Me fui el viernes y regresé ayer con la caída de la noche.  Esta vez me hice acompañar por mi papa, de setenta años, para que, como dije, aproveche los beneficios del agua.

Me la pasé todo el día sábado metido de cabeza en la piscina, en el sauna, en el lodo y comiendo.  Todo sea por la salud, como ahora digo, después de estar padeciendo este lindo acúfeno.

No hubo nada extraordinario.  Nos alojamos en una posada adyacente al Centro, de donde nos proyectábamos a los alrededores, pernotamos y nos vinimos hacia el mediodía del domingo, pasando primero por Valencia, deteniéndonos un ratito en el centro comercial Metrópolis, para comer, una vez más.

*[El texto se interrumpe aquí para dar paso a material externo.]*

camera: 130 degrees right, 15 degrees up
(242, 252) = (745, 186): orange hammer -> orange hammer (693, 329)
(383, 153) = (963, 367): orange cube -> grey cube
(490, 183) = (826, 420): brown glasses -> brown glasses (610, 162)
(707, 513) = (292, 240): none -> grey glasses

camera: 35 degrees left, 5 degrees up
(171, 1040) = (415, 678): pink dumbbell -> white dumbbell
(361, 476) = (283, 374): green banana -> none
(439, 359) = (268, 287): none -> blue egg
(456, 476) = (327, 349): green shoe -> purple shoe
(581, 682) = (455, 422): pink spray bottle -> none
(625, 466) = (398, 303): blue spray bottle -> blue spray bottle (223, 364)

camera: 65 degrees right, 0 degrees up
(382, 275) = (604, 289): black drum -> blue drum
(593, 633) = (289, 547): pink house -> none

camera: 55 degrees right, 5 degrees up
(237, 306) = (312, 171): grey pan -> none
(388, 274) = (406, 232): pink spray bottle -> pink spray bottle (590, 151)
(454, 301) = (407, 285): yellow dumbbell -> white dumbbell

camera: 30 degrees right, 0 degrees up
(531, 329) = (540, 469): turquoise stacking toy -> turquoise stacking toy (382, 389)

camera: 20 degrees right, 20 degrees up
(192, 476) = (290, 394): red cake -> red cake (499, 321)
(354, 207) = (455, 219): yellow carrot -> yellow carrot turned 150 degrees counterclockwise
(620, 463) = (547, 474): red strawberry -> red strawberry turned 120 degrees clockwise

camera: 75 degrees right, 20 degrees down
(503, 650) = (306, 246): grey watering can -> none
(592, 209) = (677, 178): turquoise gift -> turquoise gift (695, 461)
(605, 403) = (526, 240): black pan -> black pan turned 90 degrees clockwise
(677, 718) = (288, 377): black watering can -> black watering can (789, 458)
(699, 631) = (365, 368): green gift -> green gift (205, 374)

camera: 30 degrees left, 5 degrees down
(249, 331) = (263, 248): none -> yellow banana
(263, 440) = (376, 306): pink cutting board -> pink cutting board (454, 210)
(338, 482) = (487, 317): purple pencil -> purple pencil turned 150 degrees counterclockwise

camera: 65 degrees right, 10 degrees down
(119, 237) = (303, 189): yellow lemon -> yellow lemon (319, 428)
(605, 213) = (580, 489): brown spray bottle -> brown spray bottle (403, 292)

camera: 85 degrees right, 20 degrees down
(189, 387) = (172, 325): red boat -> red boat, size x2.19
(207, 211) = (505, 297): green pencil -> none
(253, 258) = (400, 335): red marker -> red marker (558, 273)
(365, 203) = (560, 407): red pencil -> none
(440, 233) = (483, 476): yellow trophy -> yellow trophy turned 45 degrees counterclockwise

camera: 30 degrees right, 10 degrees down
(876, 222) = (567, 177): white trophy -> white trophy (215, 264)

¿Mi acúfeno?  Bueno, me sumergía en el agua caliente sulfurosa de las piscinas y lo oía a placer.  Está allí, como he dicho, existiendo sin que me joda tanto como antes, cuando sobreexistía y mi vida era una sobredimensión.  Yo continúo mi vida y mi busca de sanear el organismo para ver si en algún momento se le ocurre marcharse, comprendiendo que nada puede hacer ─ni como síntoma ni como enfermedad─ en un cuerpo saludable.  ¿No parece lógico que no existan plantas parásitas en un huésped sin savia?   Así se me figura el acúfeno que alojo:  una ventosidad agregada que tengo que dejar de alimentar.

Por lo demás, llegue a casa, comí, vi una película protagonizada por Michael Douglas (Hombre solitario) y me dormi de un tirón. La película, ¡vaya!, es deprimente y parece una elegía a un hombre que empieza a incursionar en la tercera edad. Después de una vida de triunfos y puertas abiertas, su historia es un constante cerrar de puertas y… ventanas.